# EXERCISE
Replace each "Transcribe" in the material below with "Write out" and leave everything else the same.

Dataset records
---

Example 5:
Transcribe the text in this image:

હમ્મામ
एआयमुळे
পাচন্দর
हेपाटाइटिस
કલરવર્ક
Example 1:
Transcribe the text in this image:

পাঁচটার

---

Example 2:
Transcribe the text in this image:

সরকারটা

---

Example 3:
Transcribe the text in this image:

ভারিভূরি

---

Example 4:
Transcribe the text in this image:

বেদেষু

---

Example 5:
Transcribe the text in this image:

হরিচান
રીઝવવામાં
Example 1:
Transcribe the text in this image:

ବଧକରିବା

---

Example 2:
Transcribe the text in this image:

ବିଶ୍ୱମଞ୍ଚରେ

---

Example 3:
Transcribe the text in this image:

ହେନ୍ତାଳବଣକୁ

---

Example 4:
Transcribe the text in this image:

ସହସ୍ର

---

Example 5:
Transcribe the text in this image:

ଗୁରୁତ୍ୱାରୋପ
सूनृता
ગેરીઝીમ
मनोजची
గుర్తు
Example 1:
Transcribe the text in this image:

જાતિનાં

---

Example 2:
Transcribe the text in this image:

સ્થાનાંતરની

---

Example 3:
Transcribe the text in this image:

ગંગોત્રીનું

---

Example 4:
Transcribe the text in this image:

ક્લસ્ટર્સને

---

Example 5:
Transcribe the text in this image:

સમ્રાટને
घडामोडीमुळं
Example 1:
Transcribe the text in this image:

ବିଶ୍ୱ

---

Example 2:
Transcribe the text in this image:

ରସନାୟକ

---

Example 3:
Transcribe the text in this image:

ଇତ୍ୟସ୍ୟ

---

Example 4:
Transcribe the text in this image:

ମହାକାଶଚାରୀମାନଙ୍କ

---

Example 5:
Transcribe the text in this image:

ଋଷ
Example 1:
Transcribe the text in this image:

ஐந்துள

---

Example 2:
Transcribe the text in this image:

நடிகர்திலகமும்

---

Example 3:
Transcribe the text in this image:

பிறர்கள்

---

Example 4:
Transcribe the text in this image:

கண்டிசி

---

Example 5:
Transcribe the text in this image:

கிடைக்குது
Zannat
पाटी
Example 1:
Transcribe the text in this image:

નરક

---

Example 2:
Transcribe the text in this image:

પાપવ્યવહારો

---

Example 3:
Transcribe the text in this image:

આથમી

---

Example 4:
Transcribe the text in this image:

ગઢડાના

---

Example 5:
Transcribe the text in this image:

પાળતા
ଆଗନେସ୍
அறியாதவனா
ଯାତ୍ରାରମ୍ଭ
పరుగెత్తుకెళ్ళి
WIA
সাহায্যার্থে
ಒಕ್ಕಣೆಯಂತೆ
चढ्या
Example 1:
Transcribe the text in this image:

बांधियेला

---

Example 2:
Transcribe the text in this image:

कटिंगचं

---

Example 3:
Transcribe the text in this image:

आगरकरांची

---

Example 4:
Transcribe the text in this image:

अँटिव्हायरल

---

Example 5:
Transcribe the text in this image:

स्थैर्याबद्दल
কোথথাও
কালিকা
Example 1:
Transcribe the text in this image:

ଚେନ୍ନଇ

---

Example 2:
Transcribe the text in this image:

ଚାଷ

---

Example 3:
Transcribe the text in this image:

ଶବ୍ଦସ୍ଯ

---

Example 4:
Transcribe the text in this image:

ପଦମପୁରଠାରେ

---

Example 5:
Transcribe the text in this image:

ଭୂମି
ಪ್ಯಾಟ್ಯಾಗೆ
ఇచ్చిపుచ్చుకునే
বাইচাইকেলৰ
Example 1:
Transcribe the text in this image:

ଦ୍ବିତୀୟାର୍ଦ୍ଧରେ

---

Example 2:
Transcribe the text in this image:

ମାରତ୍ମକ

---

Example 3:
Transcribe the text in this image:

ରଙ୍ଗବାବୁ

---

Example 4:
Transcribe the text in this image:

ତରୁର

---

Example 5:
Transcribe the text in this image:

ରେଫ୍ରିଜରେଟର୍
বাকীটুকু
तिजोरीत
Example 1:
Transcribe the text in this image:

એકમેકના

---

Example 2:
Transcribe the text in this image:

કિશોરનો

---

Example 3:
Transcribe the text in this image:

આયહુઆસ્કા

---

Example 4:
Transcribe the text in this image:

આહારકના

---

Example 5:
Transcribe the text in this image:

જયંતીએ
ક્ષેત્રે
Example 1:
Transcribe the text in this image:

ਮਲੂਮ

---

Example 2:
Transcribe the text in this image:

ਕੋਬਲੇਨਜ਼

# EXPECTED ANSWER
---

Example 5:
Write out the text in this image:

હમ્મામ
एआयमुळे
পাচন্দর
हेपाटाइटिस
કલરવર્ક
Example 1:
Write out the text in this image:

পাঁচটার

---

Example 2:
Write out the text in this image:

সরকারটা

---

Example 3:
Write out the text in this image:

ভারিভূরি

---

Example 4:
Write out the text in this image:

বেদেষু

---

Example 5:
Write out the text in this image:

হরিচান
રીઝવવામાં
Example 1:
Write out the text in this image:

ବଧକରିବା

---

Example 2:
Write out the text in this image:

ବିଶ୍ୱମଞ୍ଚରେ

---

Example 3:
Write out the text in this image:

ହେନ୍ତାଳବଣକୁ

---

Example 4:
Write out the text in this image:

ସହସ୍ର

---

Example 5:
Write out the text in this image:

ଗୁରୁତ୍ୱାରୋପ
सूनृता
ગેરીઝીમ
मनोजची
గుర్తు
Example 1:
Write out the text in this image:

જાતિનાં

---

Example 2:
Write out the text in this image:

સ્થાનાંતરની

---

Example 3:
Write out the text in this image:

ગંગોત્રીનું

---

Example 4:
Write out the text in this image:

ક્લસ્ટર્સને

---

Example 5:
Write out the text in this image:

સમ્રાટને
घडामोडीमुळं
Example 1:
Write out the text in this image:

ବିଶ୍ୱ

---

Example 2:
Write out the text in this image:

ରସନାୟକ

---

Example 3:
Write out the text in this image:

ଇତ୍ୟସ୍ୟ

---

Example 4:
Write out the text in this image:

ମହାକାଶଚାରୀମାନଙ୍କ

---

Example 5:
Write out the text in this image:

ଋଷ
Example 1:
Write out the text in this image:

ஐந்துள

---

Example 2:
Write out the text in this image:

நடிகர்திலகமும்

---

Example 3:
Write out the text in this image:

பிறர்கள்

---

Example 4:
Write out the text in this image:

கண்டிசி

---

Example 5:
Write out the text in this image:

கிடைக்குது
Zannat
पाटी
Example 1:
Write out the text in this image:

નરક

---

Example 2:
Write out the text in this image:

પાપવ્યવહારો

---

Example 3:
Write out the text in this image:

આથમી

---

Example 4:
Write out the text in this image:

ગઢડાના

---

Example 5:
Write out the text in this image:

પાળતા
ଆଗନେସ୍
அறியாதவனா
ଯାତ୍ରାରମ୍ଭ
పరుగెత్తుకెళ్ళి
WIA
সাহায্যার্থে
ಒಕ್ಕಣೆಯಂತೆ
चढ्या
Example 1:
Write out the text in this image:

बांधियेला

---

Example 2:
Write out the text in this image:

कटिंगचं

---

Example 3:
Write out the text in this image:

आगरकरांची

---

Example 4:
Write out the text in this image:

अँटिव्हायरल

---

Example 5:
Write out the text in this image:

स्थैर्याबद्दल
কোথথাও
কালিকা
Example 1:
Write out the text in this image:

ଚେନ୍ନଇ

---

Example 2:
Write out the text in this image:

ଚାଷ

---

Example 3:
Write out the text in this image:

ଶବ୍ଦସ୍ଯ

---

Example 4:
Write out the text in this image:

ପଦମପୁରଠାରେ

---

Example 5:
Write out the text in this image:

ଭୂମି
ಪ್ಯಾಟ್ಯಾಗೆ
ఇచ్చిపుచ్చుకునే
বাইচাইকেলৰ
Example 1:
Write out the text in this image:

ଦ୍ବିତୀୟାର୍ଦ୍ଧରେ

---

Example 2:
Write out the text in this image:

ମାରତ୍ମକ

---

Example 3:
Write out the text in this image:

ରଙ୍ଗବାବୁ

---

Example 4:
Write out the text in this image:

ତରୁର

---

Example 5:
Write out the text in this image:

ରେଫ୍ରିଜରେଟର୍
বাকীটুকু
तिजोरीत
Example 1:
Write out the text in this image:

એકમેકના

---

Example 2:
Write out the text in this image:

કિશોરનો

---

Example 3:
Write out the text in this image:

આયહુઆસ્કા

---

Example 4:
Write out the text in this image:

આહારકના

---

Example 5:
Write out the text in this image:

જયંતીએ
ક્ષેત્રે
Example 1:
Write out the text in this image:

ਮਲੂਮ

---

Example 2:
Write out the text in this image:

ਕੋਬਲੇਨਜ਼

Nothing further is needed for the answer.